In StepChange’s research, over two-thirds of those who had a deduction in place said that it had caused them hardship. But the real impact of deductions comes across in people’s experiences.

Helpless, hopeless, forced to use a food bank

 Clients were forced to ask for help from family and friends and request food vouchers from local crisis services. One person said that the system had made them scared to buy food. People were budgeting down to pennies and still not able to afford essentials like being able to eat or buy warm clothing.

The horrendous impact of hardship linked to deductions on people’s mental and physical health was clear. People referred to depression, panic attacks and struggling with suicidal thoughts. Others said they felt trapped, worthless and like a criminal. Words like ‘helpless’ and ‘hopeless’ recurred. Anxiety was common and people were ashamed at having to ask for help or not being able to provide for their children.

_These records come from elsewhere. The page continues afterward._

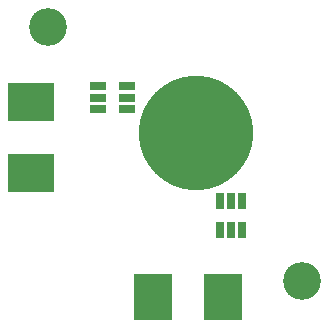
<source format=gts>
G04 Layer_Color=8388736*
%FSAX25Y25*%
%MOIN*%
G70*
G01*
G75*
%ADD45R,0.02965X0.05524*%
%ADD46R,0.05524X0.02965*%
%ADD47R,0.15367X0.12611*%
%ADD48R,0.12611X0.15367*%
%ADD49C,0.12611*%
%ADD50C,0.38202*%
D45*
X0172886Y0195850D02*
D03*
X0176626D02*
D03*
X0180366D02*
D03*
X0172886Y0205299D02*
D03*
X0176626D02*
D03*
X0180366D02*
D03*
D46*
X0132374Y0243685D02*
D03*
Y0239945D02*
D03*
Y0236205D02*
D03*
X0141823Y0243685D02*
D03*
Y0239945D02*
D03*
Y0236205D02*
D03*
D47*
X0109894Y0238370D02*
D03*
Y0214748D02*
D03*
D48*
X0174067Y0173409D02*
D03*
X0150445D02*
D03*
D49*
X0200248Y0178921D02*
D03*
X0115602Y0263567D02*
D03*
D50*
X0164815Y0228134D02*
D03*
M02*

</source>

Automatic deductions to repay debts can be justified in a minority of cases as a last resort, for example to help people stay in their home or to prevent disconnections of essential utilities. Most deductions are not made for this reason, however, and much more flexibility could be shown in repayment.

What’s the solution?

The Department for Work and Pensions can do much better at giving people sufficient notice of deductions (at least 28 days), referring them to free debt advice and giving them the opportunity to negotiate affordable repayments rather than setting fixed rates. The Department should also incorporate industry standard affordability assessments, drawing on best practice in the debt advice sector, so that debts are collected in a sustainable way.

But these problems ultimately show why advances cannot be the answer to the five-week wait. Creating debt carries with it problems that cannot be avoided entirely.

That’s why StepChange supports the Trussell Trust’s #5weekstoolong campaign to end the five-week wait. There are a few ways this could be achieved. In the short-term, the Department for Work and Pensions should replace advances with grants, at a minimum for those who are experiencing hardship. In the longer term, there are a number of options to bring forward the first Universal Credit payment, like backdating the first assessment period.

Ending the five-week wait would substantively address an unnecessary driver of financial problems and hardship. It would also be a first step in revisiting values and assumptions that have underpinned a series of poor design decisions in Universal Credit. Whatever else the social safety net is designed to be, it should be a source of help, not a driver of debt and hardship.